Last week, a couple of really sharp cookies from JMP were on campus giving a presentation and their academic program manager, Curt Hinrchs commented that what is really needed is a course on statistical thinking. I think he is absolutely on to something.
I mentioned in my last post how there is a debate over whether fluid intelligence really declines with age or whether older people are just less inclined to put effort into a pointless task. This happened to me the other day when someone stopped by with a series of very complicated equations with the log of this and the log of that squared. Here is how our conversation went:
“Why do you have years of experience squared as an independent variable? Do you think that average earnings increase up to a certain number of years of experience and then have a negative relationship after that? Why do you think that would happen?”
“Oh, well we just have years of experience squared to check for a quadratic effect.”
“Do we really need to have a reason?”
“I think so. I would.”
“We want to test for the impact of an increase in education. So we would like to get the predicted value for population earnings if everyone who has less than a high school education graduated from high school.”
“That’s easy enough. You have a regression equation. You have a predicted value for people who have 12 years of education. Write some code to replace the predicted value for all those people who have less than 12 years to that value. Get the totals. Compare the two.”
“But we would have to decrease everyone’s years of experience.”
“Because if a person is in school for two more years, they would work for two less years.”
“Not at all. The unemployment rate is high for high school dropouts. Particularly youth. You are assuming that a person who drops out of school in the tenth grade will be employed continuously for the next two years. “
“But you know that is wrong.” (In fact, I looked it up, according to the Bureau of Labor Statistics, the unemployment rate for recent high school dropouts was 32.9%, not 0% ).
I was not much help to this person in solving the equations because I just could not see a lot of point to it. I try to help anyone that comes to see me, and they usually go away pretty happy. I am also very happy they come because it gives me a chance to steer them in the right direction. Here is another one:
“I am predicting the success of start-up firms but I have eliminated those that ended up making more than $10 million per year, and also those that weren’t in business five years later.”
“Because I am using income as my dependent variable and if I include the companies that made zero or over $10 million my data would be really skewed.

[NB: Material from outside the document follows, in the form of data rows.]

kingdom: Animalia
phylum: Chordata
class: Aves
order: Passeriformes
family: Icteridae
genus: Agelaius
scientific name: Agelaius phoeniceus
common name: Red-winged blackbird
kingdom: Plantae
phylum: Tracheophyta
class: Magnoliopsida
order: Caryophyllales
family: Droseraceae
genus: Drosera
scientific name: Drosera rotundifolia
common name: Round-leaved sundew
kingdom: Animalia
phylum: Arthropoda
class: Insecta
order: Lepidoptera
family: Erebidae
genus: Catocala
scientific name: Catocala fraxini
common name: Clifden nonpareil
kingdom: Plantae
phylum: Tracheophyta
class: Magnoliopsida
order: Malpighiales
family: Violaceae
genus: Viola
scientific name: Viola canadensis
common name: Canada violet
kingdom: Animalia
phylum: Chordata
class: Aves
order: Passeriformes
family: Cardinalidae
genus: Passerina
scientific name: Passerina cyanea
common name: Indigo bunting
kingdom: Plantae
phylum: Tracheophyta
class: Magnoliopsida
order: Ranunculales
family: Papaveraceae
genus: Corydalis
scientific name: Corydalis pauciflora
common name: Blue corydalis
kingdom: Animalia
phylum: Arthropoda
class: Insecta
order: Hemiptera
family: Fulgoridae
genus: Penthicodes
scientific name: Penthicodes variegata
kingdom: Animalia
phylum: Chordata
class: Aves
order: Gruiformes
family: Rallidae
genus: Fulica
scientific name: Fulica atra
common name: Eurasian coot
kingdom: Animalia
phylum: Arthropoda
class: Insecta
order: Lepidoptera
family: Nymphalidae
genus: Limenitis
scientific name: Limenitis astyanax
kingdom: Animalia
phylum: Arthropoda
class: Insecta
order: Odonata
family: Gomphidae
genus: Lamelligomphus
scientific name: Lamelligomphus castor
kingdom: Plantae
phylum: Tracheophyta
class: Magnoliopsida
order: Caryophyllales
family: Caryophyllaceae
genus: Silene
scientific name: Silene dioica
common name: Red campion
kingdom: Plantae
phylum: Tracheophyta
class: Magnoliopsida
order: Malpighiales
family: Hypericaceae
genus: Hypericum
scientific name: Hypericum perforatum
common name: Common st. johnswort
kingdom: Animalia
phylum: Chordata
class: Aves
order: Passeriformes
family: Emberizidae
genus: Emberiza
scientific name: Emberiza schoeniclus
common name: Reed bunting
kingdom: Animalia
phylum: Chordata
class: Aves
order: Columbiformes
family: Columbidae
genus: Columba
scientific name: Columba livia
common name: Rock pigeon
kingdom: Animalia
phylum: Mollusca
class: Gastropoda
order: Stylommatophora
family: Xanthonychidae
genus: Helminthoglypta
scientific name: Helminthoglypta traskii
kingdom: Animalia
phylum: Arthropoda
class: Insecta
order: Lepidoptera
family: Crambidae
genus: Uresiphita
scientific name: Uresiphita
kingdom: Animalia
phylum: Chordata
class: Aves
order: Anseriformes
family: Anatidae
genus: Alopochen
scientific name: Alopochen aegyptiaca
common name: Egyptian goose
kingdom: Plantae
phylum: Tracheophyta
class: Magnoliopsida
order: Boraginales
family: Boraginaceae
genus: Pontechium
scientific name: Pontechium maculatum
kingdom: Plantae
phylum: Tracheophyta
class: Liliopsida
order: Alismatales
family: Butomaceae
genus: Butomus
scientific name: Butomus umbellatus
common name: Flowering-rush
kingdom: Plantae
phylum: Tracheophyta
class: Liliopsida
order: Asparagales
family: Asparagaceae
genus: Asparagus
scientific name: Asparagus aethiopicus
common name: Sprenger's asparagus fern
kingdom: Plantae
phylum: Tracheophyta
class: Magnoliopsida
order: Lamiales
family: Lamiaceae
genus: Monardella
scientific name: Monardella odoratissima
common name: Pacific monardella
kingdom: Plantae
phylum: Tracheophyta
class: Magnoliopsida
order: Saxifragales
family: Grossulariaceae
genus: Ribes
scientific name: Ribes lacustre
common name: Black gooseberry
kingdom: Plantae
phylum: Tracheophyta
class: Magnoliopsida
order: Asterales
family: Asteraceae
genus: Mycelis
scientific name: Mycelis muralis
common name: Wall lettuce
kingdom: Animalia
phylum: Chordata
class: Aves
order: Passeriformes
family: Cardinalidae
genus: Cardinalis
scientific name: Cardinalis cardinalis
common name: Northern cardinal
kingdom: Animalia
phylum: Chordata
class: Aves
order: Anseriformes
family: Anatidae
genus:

Some of them made over $100 million.”
“But don’t you think that most investors really want to be able to predict which companies will make them a LOT of money? And if they apply your equation to predict which companies in which to invest, these won’t even be in your sample.”
“Yes, that is correct.”
“Have you thought about applying your equation to those companies and seeing if it is accurate? Maybe you want your dependent variable to be something different. Perhaps it could be categorical, something like the company failed, it was in business five years later with earnings less than $1,000,000 a year or more than $1,000, 000 a year. I don’t know if that is exactly what you want to do, but I do think you need to revise your design.”
“Because investors want to predict which companies will produce very high returns and which will cause them to lose their investment. I am not sure your equations will do that.”
And yet another one …
“Does this output look correct to you.”
“Because your R-squared is .99 . That means you have explained 99% of the variance.”
“Are you familiar with my field?”
“I am familiar with reality. You have dummy-coded county. That gives you about 3,000 independent variables right there. Altogether, you have about 4,997 independent variables and a sample of 5,000. Also, you have one variable, MALE, that is coded 1 if the subject is male and 0 if not. You have a second variable, FEMALE, that is coded 1 if female and 0 if not. “
“What should I do?”
“Read this article on multicollinearity. Drop the FEMALE variable from your equation. Take a look at your counties and see if there is some way you can subdivide these that make sense in terms of your field, for example, rural persistent poverty counties, urban persistent poverty counties, urban middle income, urban upper income – whatever makes sense in the context of your study. Is there even a reason for having county as a variable? Think about that. Come back next week and we will rewrite your program.”
I give all of these people credit for sensing something was not quite right and stopping by to talk with me. They come from different universities, all well respected, and they are all very intelligent people. Some of them have been taught mathematics very well. That is a good thing. Their equations are elegant and correct, as far as it goes.
Dr. F.N. (Florence Nightingale) David was chair of the statistics department at the University of California, Riverside. She left the university about the time I started my doctoral program there, but I remember one of my professors telling this story.
“_____ did the defense of his dissertation and F.N. David was the outside member on his committee. He gave a very good description of all of the analyses he had done and why his hypotheses were supported. She was really the statistical expert and we all turned to her when the candidate was out of the room and asked her opinion. She took her cigar out of her mouth and said, ‘That young man believes his numbers too much.’ “
Maybe it is true that the more things change the more they stay the same.
Somewhere in all of this we maybe have to get back to the idea of science we had when we were ten years old. Of not being so wedded to our ideas but just thinking, wondering about stuff, mucking around and seeing what works.